Extracted data:
---

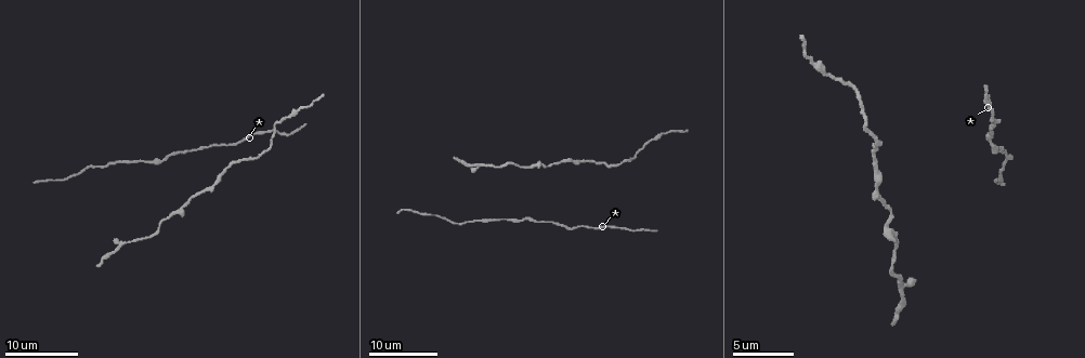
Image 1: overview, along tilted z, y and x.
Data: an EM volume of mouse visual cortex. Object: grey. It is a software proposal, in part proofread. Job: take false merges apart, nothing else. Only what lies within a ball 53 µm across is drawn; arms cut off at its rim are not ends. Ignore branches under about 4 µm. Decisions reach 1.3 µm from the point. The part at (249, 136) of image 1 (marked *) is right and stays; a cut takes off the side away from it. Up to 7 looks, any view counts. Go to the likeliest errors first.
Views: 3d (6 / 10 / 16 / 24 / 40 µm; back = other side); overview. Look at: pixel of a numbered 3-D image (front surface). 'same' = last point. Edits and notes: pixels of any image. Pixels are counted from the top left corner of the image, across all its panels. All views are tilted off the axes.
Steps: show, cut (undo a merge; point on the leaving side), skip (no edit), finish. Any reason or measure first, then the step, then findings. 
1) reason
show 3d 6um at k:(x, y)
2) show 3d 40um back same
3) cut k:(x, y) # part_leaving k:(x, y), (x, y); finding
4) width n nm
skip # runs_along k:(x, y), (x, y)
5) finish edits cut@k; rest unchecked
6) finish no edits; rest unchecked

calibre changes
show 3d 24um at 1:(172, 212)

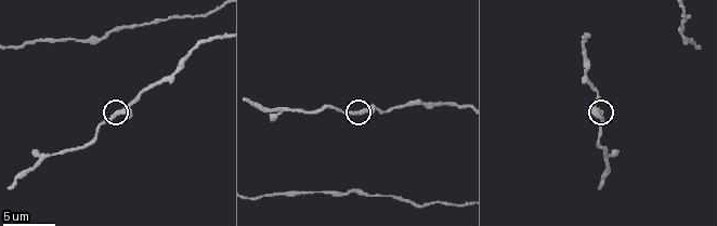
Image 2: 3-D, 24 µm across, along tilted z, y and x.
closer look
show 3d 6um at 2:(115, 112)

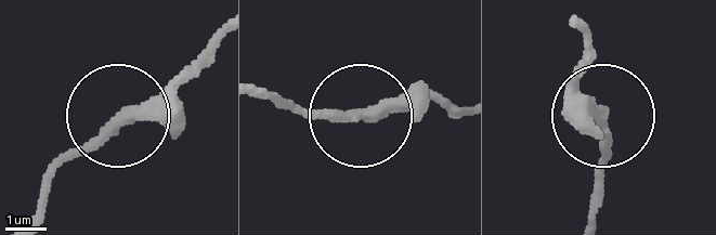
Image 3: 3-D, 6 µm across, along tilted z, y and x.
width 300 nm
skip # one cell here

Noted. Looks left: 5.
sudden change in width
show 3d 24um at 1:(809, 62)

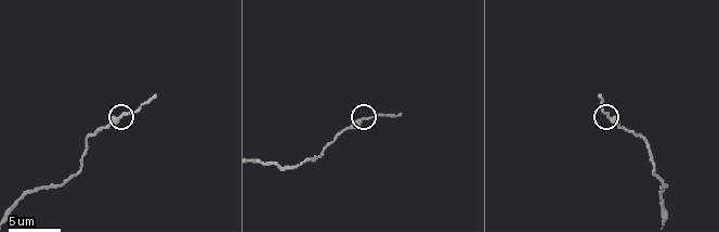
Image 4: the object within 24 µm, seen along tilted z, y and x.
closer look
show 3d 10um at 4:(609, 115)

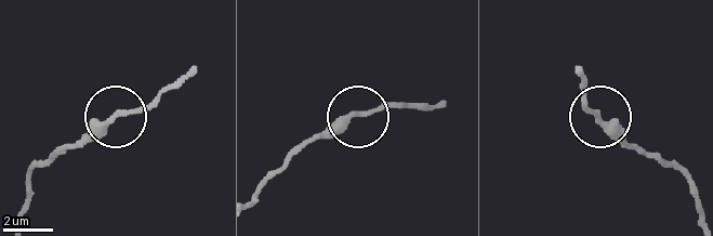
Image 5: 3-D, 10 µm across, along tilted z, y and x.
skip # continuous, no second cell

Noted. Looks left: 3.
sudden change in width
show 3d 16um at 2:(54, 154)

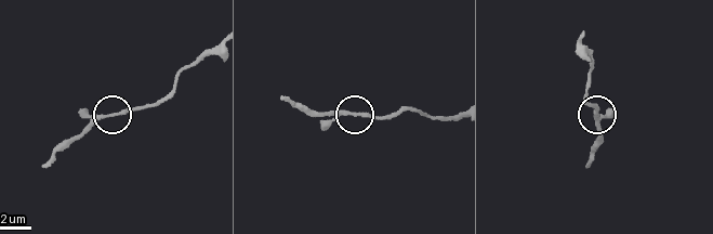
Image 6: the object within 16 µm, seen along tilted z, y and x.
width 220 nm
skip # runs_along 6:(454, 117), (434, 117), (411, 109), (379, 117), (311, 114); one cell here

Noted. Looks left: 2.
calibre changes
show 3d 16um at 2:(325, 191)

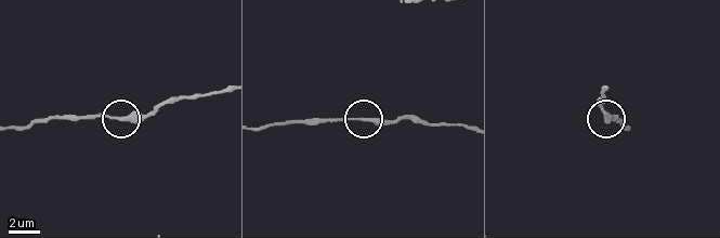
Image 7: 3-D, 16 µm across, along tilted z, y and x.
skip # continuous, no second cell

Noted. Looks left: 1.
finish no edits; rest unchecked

---

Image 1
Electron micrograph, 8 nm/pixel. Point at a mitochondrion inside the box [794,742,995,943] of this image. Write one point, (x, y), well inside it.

---

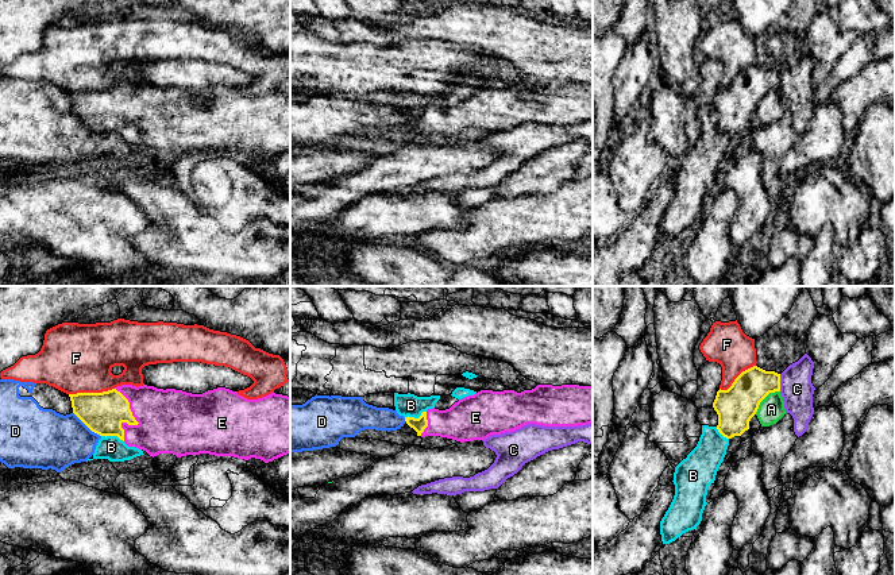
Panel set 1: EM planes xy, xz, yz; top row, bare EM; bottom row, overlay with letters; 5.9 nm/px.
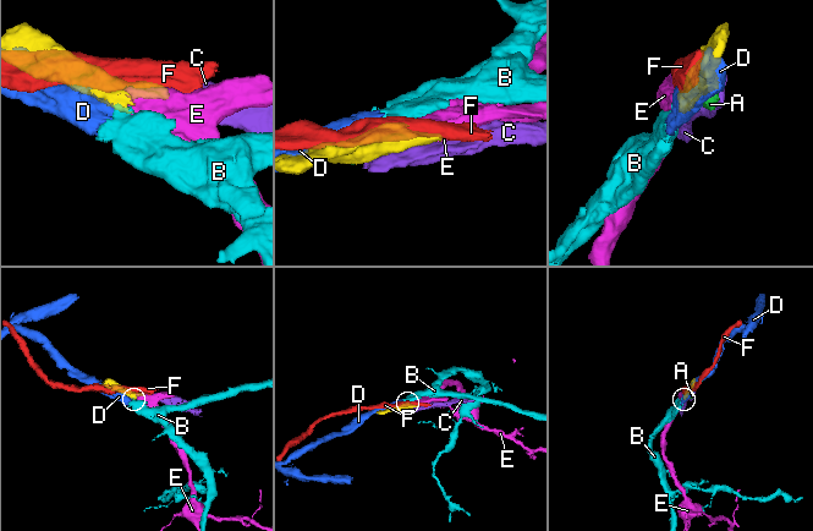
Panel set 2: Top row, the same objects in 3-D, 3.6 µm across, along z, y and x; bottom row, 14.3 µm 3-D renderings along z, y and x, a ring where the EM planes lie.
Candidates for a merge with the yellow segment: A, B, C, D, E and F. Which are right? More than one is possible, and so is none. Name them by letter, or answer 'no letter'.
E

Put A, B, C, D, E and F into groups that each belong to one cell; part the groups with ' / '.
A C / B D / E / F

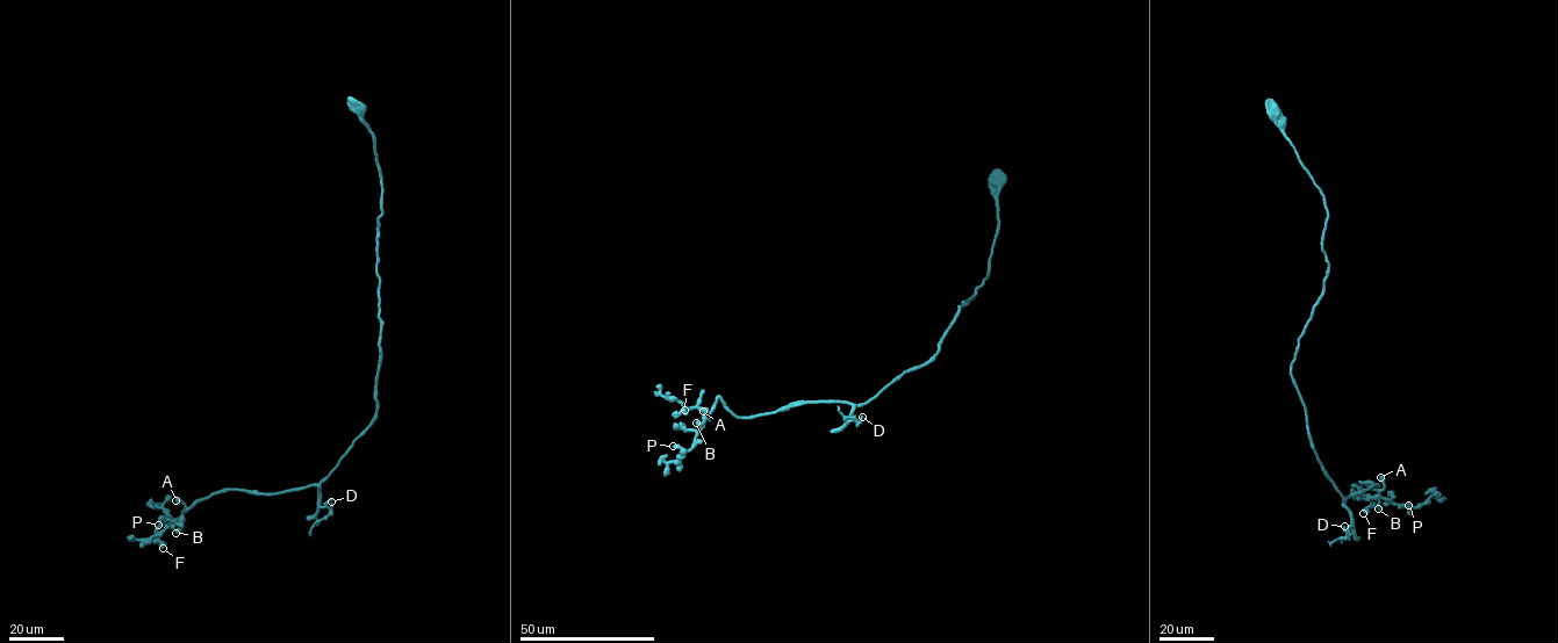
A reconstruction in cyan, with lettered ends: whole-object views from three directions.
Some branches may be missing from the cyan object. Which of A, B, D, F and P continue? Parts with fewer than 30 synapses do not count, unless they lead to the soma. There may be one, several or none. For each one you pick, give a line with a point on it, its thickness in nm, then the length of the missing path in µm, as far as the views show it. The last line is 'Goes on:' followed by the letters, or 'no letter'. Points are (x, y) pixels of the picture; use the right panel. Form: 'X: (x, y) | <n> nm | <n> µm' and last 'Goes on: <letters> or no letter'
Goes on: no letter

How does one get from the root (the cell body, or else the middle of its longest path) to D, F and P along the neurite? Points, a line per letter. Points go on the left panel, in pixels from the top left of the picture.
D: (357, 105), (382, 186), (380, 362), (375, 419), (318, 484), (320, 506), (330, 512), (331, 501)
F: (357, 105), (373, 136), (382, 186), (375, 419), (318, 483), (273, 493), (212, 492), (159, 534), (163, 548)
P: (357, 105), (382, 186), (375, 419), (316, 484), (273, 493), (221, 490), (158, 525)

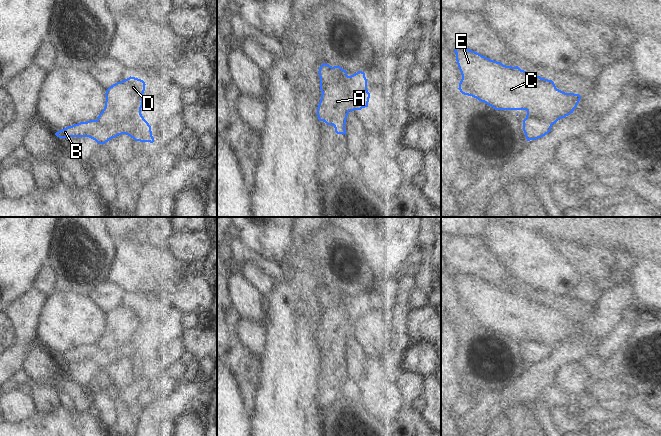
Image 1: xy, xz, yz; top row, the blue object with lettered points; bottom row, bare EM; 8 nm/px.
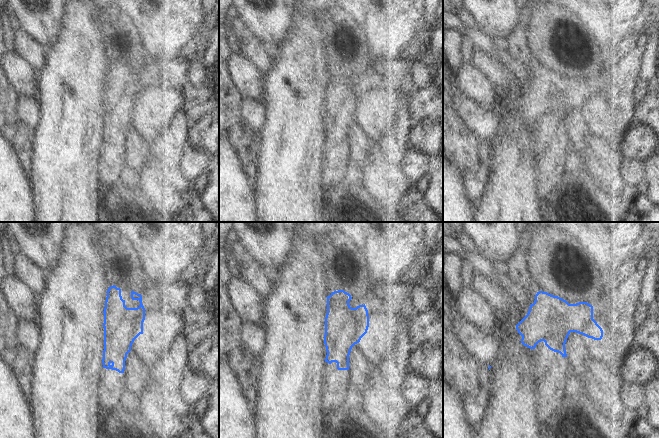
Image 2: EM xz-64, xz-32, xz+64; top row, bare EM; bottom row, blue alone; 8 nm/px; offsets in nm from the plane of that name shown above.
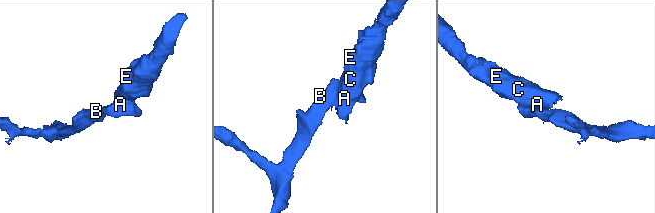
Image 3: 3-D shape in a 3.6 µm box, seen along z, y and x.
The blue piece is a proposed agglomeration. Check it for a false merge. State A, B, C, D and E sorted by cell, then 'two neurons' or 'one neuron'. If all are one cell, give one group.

---

Problem requirements: Scan the data above for the word "back", then copy every line that holds it.

Written solution:
Views: 3d (6 / 10 / 16 / 24 / 40 µm; back = other side); overview. Look at: pixel of a numbered 3-D image (front surface). 'same' = last point. Edits and notes: pixels of any image. Pixels are counted from the top left corner of the image, across all its panels. All views are tilted off the axes.
2) show 3d 40um back same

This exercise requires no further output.